- **PROVIDED INFORMATION**
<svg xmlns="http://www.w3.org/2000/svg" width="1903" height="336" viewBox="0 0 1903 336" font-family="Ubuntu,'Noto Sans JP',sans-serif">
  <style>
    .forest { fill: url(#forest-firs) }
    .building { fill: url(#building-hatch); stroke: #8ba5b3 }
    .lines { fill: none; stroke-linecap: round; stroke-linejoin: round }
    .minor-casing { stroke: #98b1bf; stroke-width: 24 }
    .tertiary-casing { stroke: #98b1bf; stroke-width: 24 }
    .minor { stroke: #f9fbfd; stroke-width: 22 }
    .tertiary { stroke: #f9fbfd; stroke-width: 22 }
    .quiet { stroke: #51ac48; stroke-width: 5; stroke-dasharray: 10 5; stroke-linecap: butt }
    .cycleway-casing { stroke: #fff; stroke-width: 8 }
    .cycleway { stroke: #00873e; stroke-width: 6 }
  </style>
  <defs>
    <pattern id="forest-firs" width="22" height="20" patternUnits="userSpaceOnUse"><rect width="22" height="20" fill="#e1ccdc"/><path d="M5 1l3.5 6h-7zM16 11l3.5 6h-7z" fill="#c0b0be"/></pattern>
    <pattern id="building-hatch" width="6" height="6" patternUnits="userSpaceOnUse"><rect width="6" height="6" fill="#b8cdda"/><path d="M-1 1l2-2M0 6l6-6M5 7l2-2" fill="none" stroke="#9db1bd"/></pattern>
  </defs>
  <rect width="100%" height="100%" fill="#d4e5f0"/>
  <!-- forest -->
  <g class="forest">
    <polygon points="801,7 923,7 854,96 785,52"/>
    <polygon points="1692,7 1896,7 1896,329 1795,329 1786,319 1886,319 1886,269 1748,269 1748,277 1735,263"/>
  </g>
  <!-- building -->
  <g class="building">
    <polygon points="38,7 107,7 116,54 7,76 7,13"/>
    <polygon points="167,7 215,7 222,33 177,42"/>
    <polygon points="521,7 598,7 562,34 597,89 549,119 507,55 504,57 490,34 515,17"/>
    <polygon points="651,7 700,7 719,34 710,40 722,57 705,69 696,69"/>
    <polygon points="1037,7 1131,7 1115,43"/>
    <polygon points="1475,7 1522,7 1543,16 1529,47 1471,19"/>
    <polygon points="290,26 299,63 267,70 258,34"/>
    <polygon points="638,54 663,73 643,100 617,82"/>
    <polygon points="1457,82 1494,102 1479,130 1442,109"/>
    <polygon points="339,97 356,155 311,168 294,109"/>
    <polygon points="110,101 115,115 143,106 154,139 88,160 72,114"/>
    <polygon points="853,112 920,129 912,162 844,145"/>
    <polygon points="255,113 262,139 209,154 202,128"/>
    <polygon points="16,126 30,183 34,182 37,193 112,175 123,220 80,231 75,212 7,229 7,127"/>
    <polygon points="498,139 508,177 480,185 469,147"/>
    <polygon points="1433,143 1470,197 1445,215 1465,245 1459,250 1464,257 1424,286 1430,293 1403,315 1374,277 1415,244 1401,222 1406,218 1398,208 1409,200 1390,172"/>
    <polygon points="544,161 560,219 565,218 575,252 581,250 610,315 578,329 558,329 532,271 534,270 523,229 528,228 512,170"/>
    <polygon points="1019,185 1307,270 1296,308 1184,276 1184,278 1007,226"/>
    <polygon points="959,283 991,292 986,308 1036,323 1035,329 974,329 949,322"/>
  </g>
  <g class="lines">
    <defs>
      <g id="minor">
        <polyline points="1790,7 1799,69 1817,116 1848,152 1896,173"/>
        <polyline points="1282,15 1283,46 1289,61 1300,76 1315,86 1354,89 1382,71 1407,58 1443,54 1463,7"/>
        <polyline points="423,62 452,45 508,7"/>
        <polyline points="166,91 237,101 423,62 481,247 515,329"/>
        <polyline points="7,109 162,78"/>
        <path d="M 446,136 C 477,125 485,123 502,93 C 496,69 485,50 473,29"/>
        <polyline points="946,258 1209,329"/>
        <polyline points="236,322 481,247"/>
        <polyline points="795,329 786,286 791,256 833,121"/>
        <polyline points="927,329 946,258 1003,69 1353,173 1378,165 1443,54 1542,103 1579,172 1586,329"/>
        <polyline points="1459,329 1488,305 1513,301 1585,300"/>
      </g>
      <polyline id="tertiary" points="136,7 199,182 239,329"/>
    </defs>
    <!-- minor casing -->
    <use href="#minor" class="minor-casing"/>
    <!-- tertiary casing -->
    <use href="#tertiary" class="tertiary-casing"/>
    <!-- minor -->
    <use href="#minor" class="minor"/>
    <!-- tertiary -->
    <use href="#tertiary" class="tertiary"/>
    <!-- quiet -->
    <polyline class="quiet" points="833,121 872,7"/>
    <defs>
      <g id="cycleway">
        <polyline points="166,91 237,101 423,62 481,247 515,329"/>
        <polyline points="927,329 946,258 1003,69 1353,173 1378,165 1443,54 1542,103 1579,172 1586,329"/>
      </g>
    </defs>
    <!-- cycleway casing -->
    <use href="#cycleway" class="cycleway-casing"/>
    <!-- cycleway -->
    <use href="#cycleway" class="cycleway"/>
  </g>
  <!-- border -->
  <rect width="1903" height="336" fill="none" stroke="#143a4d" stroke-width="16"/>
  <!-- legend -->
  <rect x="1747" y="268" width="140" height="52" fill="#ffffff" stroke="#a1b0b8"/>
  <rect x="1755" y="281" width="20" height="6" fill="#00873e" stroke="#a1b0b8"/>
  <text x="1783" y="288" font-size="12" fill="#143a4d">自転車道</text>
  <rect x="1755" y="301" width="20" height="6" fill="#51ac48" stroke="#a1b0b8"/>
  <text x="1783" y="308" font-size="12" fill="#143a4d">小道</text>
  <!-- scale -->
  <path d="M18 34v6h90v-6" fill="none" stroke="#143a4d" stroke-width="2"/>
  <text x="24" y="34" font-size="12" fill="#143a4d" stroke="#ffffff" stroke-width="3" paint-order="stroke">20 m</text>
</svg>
---
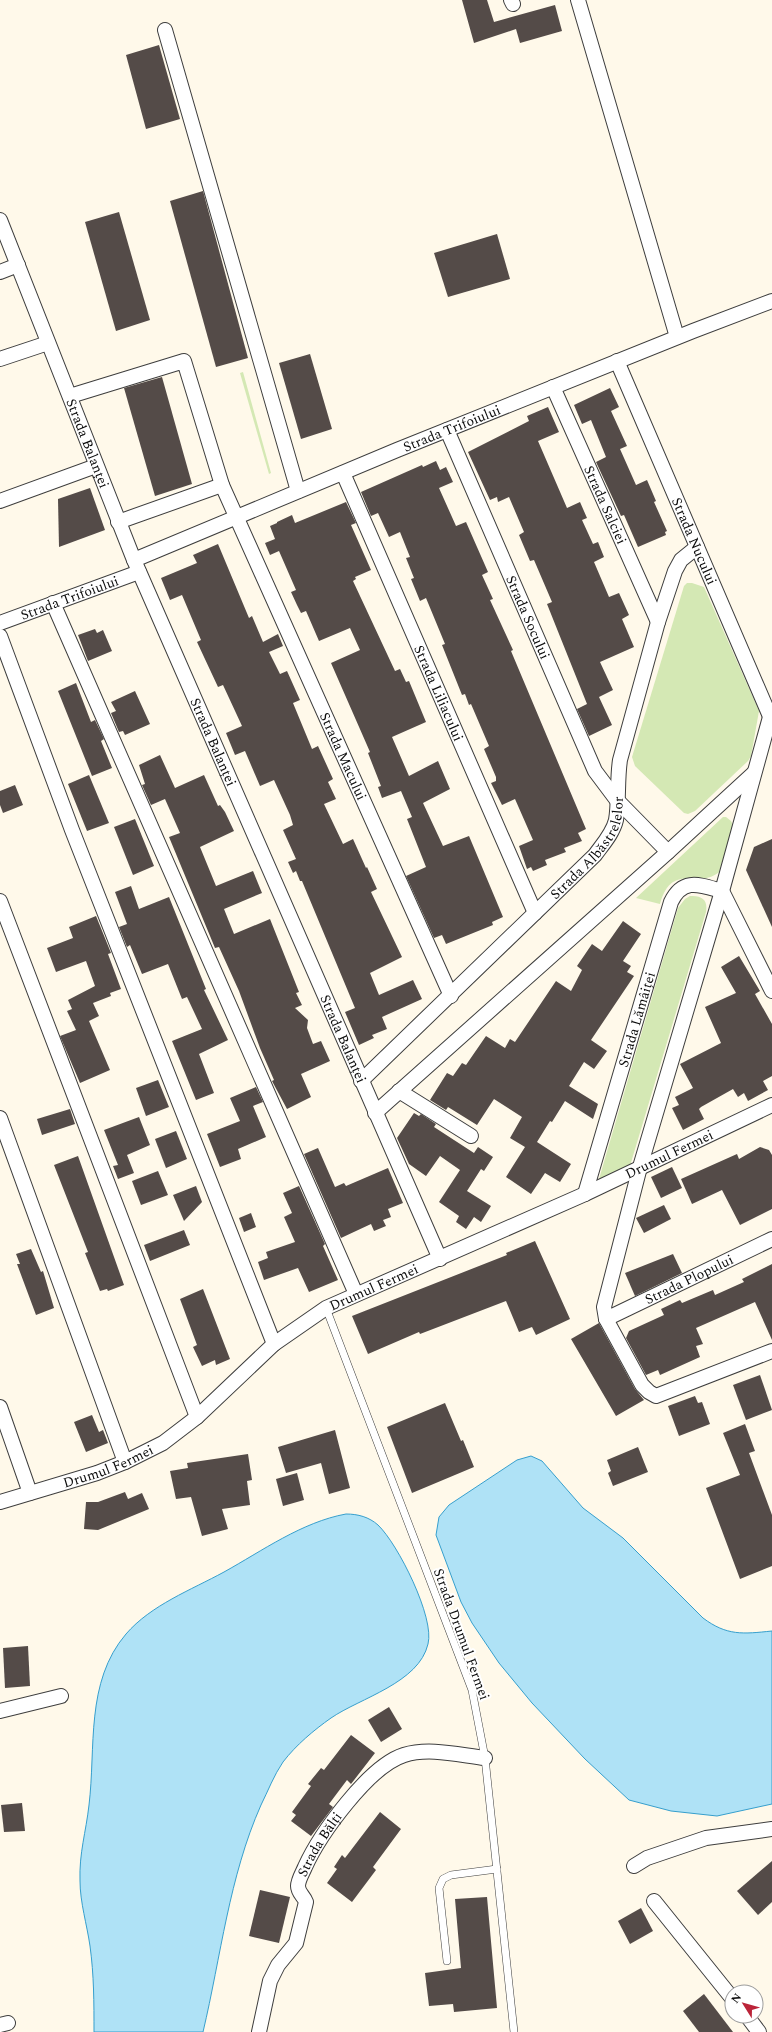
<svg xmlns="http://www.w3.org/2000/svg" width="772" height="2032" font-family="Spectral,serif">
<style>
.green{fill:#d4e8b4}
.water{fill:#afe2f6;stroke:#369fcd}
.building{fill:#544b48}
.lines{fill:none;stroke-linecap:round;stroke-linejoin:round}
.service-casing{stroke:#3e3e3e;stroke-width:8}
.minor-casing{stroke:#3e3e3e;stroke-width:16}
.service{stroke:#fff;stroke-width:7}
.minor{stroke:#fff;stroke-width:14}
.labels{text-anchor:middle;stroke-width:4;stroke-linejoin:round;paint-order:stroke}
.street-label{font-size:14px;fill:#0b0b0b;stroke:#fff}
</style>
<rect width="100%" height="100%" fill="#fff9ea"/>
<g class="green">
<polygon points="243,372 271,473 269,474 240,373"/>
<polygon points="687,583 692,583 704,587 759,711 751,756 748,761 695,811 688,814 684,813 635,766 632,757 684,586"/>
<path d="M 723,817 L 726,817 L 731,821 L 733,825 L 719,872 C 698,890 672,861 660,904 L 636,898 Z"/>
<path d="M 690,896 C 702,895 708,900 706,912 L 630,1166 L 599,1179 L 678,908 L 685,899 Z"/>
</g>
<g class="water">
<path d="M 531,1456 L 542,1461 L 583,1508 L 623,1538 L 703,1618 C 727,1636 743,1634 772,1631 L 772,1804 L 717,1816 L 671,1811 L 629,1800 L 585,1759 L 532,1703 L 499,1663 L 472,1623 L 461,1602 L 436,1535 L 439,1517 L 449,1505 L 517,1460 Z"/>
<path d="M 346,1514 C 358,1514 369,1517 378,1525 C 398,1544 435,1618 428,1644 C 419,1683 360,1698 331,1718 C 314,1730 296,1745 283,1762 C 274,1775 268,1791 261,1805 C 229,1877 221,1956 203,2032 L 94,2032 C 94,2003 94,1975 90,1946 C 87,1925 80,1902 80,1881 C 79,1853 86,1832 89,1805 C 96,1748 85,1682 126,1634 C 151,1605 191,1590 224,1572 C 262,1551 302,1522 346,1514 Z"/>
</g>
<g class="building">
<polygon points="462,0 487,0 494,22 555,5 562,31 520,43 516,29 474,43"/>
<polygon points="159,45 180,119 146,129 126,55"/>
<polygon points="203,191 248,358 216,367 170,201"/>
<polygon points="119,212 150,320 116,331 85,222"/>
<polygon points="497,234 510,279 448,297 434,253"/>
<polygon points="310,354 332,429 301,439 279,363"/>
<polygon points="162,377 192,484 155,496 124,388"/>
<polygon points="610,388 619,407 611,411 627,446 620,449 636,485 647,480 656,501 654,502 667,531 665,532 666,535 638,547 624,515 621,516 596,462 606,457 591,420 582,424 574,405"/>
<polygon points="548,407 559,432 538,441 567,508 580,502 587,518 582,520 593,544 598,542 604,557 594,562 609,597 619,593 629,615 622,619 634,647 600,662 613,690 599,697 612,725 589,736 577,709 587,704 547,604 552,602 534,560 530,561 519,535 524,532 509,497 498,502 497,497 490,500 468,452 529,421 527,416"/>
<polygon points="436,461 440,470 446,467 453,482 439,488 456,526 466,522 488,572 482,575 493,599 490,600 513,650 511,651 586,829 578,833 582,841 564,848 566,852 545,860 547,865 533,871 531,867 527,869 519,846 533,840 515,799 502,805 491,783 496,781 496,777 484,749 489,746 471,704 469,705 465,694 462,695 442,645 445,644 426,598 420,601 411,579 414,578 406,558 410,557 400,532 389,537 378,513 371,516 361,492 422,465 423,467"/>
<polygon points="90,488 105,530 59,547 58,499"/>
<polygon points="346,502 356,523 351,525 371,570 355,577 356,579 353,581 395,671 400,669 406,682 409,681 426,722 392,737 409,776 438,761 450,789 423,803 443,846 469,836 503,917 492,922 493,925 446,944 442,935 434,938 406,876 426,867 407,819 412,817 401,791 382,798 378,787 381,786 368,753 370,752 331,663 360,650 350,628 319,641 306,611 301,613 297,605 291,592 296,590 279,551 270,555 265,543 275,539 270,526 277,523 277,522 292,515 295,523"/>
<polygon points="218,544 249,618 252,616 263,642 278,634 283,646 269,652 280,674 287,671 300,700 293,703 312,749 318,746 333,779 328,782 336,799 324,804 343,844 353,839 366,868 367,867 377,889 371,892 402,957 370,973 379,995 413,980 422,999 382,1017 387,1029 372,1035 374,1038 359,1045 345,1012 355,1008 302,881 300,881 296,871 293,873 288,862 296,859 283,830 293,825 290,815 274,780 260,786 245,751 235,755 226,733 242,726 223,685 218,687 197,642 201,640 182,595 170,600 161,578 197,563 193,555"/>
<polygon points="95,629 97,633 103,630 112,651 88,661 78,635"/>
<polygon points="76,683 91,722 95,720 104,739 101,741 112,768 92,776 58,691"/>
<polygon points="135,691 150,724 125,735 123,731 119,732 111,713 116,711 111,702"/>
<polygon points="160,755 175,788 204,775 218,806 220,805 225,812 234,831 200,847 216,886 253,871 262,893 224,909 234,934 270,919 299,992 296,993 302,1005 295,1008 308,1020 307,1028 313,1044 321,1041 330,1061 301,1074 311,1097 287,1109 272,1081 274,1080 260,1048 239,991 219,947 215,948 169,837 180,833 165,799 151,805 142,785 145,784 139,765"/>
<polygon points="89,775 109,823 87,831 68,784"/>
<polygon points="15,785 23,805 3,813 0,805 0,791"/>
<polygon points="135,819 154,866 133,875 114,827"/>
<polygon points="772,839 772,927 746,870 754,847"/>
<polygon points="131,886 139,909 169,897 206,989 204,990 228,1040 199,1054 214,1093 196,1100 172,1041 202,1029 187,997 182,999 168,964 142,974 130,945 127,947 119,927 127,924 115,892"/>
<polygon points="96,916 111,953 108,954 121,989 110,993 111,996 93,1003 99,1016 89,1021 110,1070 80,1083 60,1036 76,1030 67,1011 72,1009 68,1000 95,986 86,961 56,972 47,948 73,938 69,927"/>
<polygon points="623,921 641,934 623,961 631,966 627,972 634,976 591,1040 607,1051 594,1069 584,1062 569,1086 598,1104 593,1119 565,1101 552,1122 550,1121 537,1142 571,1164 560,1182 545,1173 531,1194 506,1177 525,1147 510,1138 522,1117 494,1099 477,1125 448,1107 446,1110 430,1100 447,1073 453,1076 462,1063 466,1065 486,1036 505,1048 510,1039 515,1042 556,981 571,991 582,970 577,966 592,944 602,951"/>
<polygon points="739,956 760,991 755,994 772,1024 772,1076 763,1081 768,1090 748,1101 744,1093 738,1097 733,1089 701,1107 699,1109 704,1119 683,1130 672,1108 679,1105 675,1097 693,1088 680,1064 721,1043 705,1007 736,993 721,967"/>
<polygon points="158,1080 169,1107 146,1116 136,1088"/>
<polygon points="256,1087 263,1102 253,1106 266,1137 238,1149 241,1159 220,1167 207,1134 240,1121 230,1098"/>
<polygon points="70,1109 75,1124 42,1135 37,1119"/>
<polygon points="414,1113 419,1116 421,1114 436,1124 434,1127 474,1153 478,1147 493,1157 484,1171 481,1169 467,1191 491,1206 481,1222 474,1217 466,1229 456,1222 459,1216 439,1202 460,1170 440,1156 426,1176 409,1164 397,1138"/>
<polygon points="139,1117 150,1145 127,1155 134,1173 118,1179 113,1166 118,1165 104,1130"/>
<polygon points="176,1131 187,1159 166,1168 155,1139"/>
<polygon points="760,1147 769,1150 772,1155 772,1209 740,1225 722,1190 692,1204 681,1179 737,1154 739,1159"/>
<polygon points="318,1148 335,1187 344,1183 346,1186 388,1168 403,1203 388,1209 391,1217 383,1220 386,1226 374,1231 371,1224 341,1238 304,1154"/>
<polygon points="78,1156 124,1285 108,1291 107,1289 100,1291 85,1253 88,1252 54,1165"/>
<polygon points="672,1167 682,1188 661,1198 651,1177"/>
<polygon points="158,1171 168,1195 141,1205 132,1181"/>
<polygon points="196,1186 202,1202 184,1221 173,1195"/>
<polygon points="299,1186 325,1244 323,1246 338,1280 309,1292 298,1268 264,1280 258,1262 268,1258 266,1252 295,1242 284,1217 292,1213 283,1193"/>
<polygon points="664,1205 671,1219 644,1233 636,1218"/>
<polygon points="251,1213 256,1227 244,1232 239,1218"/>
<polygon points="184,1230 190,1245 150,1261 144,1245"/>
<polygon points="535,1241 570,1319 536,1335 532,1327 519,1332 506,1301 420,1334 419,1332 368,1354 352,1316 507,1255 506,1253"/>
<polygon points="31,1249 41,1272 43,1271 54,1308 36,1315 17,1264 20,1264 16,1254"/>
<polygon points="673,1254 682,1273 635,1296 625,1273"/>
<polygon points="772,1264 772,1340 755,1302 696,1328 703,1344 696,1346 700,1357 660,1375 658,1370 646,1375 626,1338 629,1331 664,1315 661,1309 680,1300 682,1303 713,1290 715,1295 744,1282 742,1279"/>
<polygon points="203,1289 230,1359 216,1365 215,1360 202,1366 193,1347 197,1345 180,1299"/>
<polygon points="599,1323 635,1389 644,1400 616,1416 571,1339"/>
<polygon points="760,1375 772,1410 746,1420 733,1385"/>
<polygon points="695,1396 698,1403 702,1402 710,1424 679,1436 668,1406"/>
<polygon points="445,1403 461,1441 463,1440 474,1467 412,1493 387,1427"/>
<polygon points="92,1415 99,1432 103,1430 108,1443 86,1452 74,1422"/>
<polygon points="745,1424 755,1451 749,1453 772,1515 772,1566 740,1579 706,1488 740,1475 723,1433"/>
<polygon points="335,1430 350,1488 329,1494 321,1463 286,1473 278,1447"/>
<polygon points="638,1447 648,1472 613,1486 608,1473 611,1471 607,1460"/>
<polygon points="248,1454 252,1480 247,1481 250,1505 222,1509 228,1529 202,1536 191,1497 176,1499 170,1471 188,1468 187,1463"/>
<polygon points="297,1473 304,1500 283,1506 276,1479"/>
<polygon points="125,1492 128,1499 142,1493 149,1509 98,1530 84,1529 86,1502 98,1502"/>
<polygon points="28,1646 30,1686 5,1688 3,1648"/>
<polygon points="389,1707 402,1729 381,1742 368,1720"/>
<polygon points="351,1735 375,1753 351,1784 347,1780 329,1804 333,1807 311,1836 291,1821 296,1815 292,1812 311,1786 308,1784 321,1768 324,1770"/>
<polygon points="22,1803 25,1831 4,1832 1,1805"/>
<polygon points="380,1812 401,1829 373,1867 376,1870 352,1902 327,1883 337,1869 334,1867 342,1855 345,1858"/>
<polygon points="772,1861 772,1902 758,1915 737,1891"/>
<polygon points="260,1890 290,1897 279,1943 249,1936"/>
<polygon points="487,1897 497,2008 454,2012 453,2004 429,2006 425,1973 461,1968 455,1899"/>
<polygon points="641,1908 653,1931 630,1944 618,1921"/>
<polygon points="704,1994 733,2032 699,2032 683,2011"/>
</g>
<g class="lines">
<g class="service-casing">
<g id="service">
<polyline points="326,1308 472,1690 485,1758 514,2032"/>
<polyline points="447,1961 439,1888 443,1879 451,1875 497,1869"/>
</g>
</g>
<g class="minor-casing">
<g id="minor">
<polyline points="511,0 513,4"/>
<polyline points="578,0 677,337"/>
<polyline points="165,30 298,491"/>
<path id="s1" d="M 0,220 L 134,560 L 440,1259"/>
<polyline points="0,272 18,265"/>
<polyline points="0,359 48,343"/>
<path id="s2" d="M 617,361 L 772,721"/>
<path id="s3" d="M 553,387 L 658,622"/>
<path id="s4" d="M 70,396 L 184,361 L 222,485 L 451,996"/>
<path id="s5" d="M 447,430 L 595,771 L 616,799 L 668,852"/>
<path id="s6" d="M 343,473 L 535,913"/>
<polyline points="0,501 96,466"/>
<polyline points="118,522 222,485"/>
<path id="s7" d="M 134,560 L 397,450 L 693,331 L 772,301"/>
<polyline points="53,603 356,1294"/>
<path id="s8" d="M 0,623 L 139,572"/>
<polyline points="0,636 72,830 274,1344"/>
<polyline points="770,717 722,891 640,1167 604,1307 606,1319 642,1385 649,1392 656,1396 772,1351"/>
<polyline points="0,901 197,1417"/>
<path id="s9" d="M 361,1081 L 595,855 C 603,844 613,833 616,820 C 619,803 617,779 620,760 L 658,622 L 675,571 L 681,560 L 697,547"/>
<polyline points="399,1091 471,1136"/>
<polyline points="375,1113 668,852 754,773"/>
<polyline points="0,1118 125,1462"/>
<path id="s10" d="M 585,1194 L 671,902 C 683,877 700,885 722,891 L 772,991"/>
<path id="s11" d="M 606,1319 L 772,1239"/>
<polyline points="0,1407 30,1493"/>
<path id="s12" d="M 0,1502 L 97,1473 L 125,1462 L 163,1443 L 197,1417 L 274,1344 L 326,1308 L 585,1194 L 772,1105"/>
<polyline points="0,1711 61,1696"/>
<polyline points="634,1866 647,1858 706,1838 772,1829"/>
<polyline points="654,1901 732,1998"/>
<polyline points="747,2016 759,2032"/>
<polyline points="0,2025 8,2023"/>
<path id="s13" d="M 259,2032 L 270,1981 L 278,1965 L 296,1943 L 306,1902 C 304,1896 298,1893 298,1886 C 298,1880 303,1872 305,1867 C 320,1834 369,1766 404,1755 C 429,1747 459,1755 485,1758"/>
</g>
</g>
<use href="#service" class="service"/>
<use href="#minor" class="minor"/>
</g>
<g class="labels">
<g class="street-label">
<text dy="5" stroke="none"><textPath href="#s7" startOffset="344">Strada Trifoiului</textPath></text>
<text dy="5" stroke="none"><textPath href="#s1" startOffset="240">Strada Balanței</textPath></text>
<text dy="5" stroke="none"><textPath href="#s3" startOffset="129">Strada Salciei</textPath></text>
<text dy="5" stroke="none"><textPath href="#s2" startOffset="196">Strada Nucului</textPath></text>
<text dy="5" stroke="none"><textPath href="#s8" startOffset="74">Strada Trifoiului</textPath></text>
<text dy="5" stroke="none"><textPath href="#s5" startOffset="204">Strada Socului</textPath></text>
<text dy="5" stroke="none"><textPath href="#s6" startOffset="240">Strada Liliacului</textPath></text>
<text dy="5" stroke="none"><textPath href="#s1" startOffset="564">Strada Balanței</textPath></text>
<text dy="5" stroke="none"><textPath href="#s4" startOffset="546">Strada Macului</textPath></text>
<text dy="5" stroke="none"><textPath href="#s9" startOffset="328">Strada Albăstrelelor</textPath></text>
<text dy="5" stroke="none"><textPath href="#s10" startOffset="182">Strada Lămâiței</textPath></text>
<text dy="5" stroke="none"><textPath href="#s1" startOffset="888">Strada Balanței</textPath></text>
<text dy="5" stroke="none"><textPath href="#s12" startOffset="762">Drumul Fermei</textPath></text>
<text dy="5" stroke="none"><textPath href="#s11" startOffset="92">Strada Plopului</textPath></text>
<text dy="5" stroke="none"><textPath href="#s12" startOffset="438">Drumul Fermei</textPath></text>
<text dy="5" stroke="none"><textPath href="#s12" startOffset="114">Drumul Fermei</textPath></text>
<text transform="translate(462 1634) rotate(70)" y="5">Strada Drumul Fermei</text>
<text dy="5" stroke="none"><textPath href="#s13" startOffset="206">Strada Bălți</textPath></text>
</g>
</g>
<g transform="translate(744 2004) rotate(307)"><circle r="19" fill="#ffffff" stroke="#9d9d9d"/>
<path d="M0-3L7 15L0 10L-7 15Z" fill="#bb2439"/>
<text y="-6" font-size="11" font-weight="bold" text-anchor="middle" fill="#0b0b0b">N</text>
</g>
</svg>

- **WORK TO COMPLETE**
Show all lines in the entries above where the string "round" appears.

- **TASK ANSWER**
    .lines { fill: none; stroke-linecap: round; stroke-linejoin: round }
.lines{fill:none;stroke-linecap:round;stroke-linejoin:round}
.labels{text-anchor:middle;stroke-width:4;stroke-linejoin:round;paint-order:stroke}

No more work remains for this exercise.